How to complete this task - Extract all text from the data below, reproducing each line verbatim and in its original order.

Data for processing -
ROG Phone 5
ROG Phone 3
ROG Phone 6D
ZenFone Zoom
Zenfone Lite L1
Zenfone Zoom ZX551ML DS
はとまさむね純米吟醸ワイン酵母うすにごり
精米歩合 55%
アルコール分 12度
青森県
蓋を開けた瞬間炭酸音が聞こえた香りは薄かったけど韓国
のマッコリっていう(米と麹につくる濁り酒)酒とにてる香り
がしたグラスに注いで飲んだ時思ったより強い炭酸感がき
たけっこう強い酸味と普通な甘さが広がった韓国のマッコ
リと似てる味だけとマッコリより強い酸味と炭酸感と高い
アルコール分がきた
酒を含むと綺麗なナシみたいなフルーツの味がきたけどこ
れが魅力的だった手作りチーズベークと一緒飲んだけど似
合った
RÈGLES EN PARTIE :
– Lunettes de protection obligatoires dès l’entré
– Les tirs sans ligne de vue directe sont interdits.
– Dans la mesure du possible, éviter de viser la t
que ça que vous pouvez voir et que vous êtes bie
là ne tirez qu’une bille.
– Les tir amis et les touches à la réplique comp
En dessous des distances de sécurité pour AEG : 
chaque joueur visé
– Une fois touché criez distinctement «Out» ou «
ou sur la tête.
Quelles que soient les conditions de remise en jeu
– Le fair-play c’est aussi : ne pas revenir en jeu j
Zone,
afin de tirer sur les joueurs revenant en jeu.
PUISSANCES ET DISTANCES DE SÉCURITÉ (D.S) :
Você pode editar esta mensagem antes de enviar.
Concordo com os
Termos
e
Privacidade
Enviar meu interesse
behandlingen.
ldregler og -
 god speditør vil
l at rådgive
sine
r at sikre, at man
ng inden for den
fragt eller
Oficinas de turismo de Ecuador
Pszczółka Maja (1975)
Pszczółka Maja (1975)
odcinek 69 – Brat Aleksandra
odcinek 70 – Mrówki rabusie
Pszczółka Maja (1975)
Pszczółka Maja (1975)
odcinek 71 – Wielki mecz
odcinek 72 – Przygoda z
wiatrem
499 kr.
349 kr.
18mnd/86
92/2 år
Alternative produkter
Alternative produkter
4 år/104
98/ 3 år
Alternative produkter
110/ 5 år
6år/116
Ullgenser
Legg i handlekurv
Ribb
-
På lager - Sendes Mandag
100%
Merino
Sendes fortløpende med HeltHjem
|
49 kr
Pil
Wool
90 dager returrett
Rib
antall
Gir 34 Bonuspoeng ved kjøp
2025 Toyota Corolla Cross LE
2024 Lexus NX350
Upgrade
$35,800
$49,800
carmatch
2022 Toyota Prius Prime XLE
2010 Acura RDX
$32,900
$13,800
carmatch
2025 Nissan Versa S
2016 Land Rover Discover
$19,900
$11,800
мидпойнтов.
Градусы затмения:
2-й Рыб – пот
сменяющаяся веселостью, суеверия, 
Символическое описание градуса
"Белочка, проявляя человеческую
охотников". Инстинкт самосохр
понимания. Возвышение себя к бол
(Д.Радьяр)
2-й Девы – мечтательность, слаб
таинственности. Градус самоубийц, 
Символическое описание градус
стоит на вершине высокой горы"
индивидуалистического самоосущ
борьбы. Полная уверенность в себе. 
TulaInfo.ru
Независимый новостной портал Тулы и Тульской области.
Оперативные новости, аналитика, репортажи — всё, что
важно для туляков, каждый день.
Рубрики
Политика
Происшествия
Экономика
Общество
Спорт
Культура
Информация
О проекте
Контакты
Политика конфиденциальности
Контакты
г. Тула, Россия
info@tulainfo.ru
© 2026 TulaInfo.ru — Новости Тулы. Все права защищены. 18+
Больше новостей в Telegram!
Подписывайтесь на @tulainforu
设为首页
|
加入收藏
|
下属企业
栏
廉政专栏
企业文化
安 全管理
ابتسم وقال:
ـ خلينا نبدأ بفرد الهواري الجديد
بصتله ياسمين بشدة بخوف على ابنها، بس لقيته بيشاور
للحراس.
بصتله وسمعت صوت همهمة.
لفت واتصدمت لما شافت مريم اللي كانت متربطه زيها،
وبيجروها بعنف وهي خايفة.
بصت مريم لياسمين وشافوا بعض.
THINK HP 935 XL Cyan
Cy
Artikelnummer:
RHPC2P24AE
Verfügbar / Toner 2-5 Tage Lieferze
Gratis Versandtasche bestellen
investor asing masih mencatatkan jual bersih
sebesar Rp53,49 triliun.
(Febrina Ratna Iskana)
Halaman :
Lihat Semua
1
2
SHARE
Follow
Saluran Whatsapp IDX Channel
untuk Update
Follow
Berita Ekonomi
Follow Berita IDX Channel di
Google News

Exercise response -
ROG Phone 5
ROG Phone 3
ROG Phone 6D
ZenFone Zoom
Zenfone Lite L1
Zenfone Zoom ZX551ML DS
はとまさむね純米吟醸ワイン酵母うすにごり
精米歩合 55%
アルコール分 12度
青森県
蓋を開けた瞬間炭酸音が聞こえた香りは薄かったけど韓国
のマッコリっていう(米と麹につくる濁り酒)酒とにてる香り
がしたグラスに注いで飲んだ時思ったより強い炭酸感がき
たけっこう強い酸味と普通な甘さが広がった韓国のマッコ
リと似てる味だけとマッコリより強い酸味と炭酸感と高い
アルコール分がきた
酒を含むと綺麗なナシみたいなフルーツの味がきたけどこ
れが魅力的だった手作りチーズベークと一緒飲んだけど似
合った
RÈGLES EN PARTIE :
– Lunettes de protection obligatoires dès l’entré
– Les tirs sans ligne de vue directe sont interdits.
– Dans la mesure du possible, éviter de viser la t
que ça que vous pouvez voir et que vous êtes bie
là ne tirez qu’une bille.
– Les tir amis et les touches à la réplique comp
En dessous des distances de sécurité pour AEG : 
chaque joueur visé
– Une fois touché criez distinctement «Out» ou «
ou sur la tête.
Quelles que soient les conditions de remise en jeu
– Le fair-play c’est aussi : ne pas revenir en jeu j
Zone,
afin de tirer sur les joueurs revenant en jeu.
PUISSANCES ET DISTANCES DE SÉCURITÉ (D.S) :
Você pode editar esta mensagem antes de enviar.
Concordo com os
Termos
e
Privacidade
Enviar meu interesse
behandlingen.
ldregler og -
 god speditør vil
l at rådgive
sine
r at sikre, at man
ng inden for den
fragt eller
Oficinas de turismo de Ecuador
Pszczółka Maja (1975)
Pszczółka Maja (1975)
odcinek 69 – Brat Aleksandra
odcinek 70 – Mrówki rabusie
Pszczółka Maja (1975)
Pszczółka Maja (1975)
odcinek 71 – Wielki mecz
odcinek 72 – Przygoda z
wiatrem
499 kr.
349 kr.
18mnd/86
92/2 år
Alternative produkter
Alternative produkter
4 år/104
98/ 3 år
Alternative produkter
110/ 5 år
6år/116
Ullgenser
Legg i handlekurv
Ribb
-
På lager - Sendes Mandag
100%
Merino
Sendes fortløpende med HeltHjem
|
49 kr
Pil
Wool
90 dager returrett
Rib
antall
Gir 34 Bonuspoeng ved kjøp
2025 Toyota Corolla Cross LE
2024 Lexus NX350
Upgrade
$35,800
$49,800
carmatch
2022 Toyota Prius Prime XLE
2010 Acura RDX
$32,900
$13,800
carmatch
2025 Nissan Versa S
2016 Land Rover Discover
$19,900
$11,800
мидпойнтов.
Градусы затмения:
2-й Рыб – пот
сменяющаяся веселостью, суеверия, 
Символическое описание градуса
"Белочка, проявляя человеческую
охотников". Инстинкт самосохр
понимания. Возвышение себя к бол
(Д.Радьяр)
2-й Девы – мечтательность, слаб
таинственности. Градус самоубийц, 
Символическое описание градус
стоит на вершине высокой горы"
индивидуалистического самоосущ
борьбы. Полная уверенность в себе. 
TulaInfo.ru
Независимый новостной портал Тулы и Тульской области.
Оперативные новости, аналитика, репортажи — всё, что
важно для туляков, каждый день.
Рубрики
Политика
Происшествия
Экономика
Общество
Спорт
Культура
Информация
О проекте
Контакты
Политика конфиденциальности
Контакты
г. Тула, Россия
info@tulainfo.ru
© 2026 TulaInfo.ru — Новости Тулы. Все права защищены. 18+
Больше новостей в Telegram!
Подписывайтесь на @tulainforu
设为首页
|
加入收藏
|
下属企业
栏
廉政专栏
企业文化
安 全管理
ابتسم وقال:
ـ خلينا نبدأ بفرد الهواري الجديد
بصتله ياسمين بشدة بخوف على ابنها، بس لقيته بيشاور
للحراس.
بصتله وسمعت صوت همهمة.
لفت واتصدمت لما شافت مريم اللي كانت متربطه زيها،
وبيجروها بعنف وهي خايفة.
بصت مريم لياسمين وشافوا بعض.
THINK HP 935 XL Cyan
Cy
Artikelnummer:
RHPC2P24AE
Verfügbar / Toner 2-5 Tage Lieferze
Gratis Versandtasche bestellen
investor asing masih mencatatkan jual bersih
sebesar Rp53,49 triliun.
(Febrina Ratna Iskana)
Halaman :
Lihat Semua
1
2
SHARE
Follow
Saluran Whatsapp IDX Channel
untuk Update
Follow
Berita Ekonomi
Follow Berita IDX Channel di
Google News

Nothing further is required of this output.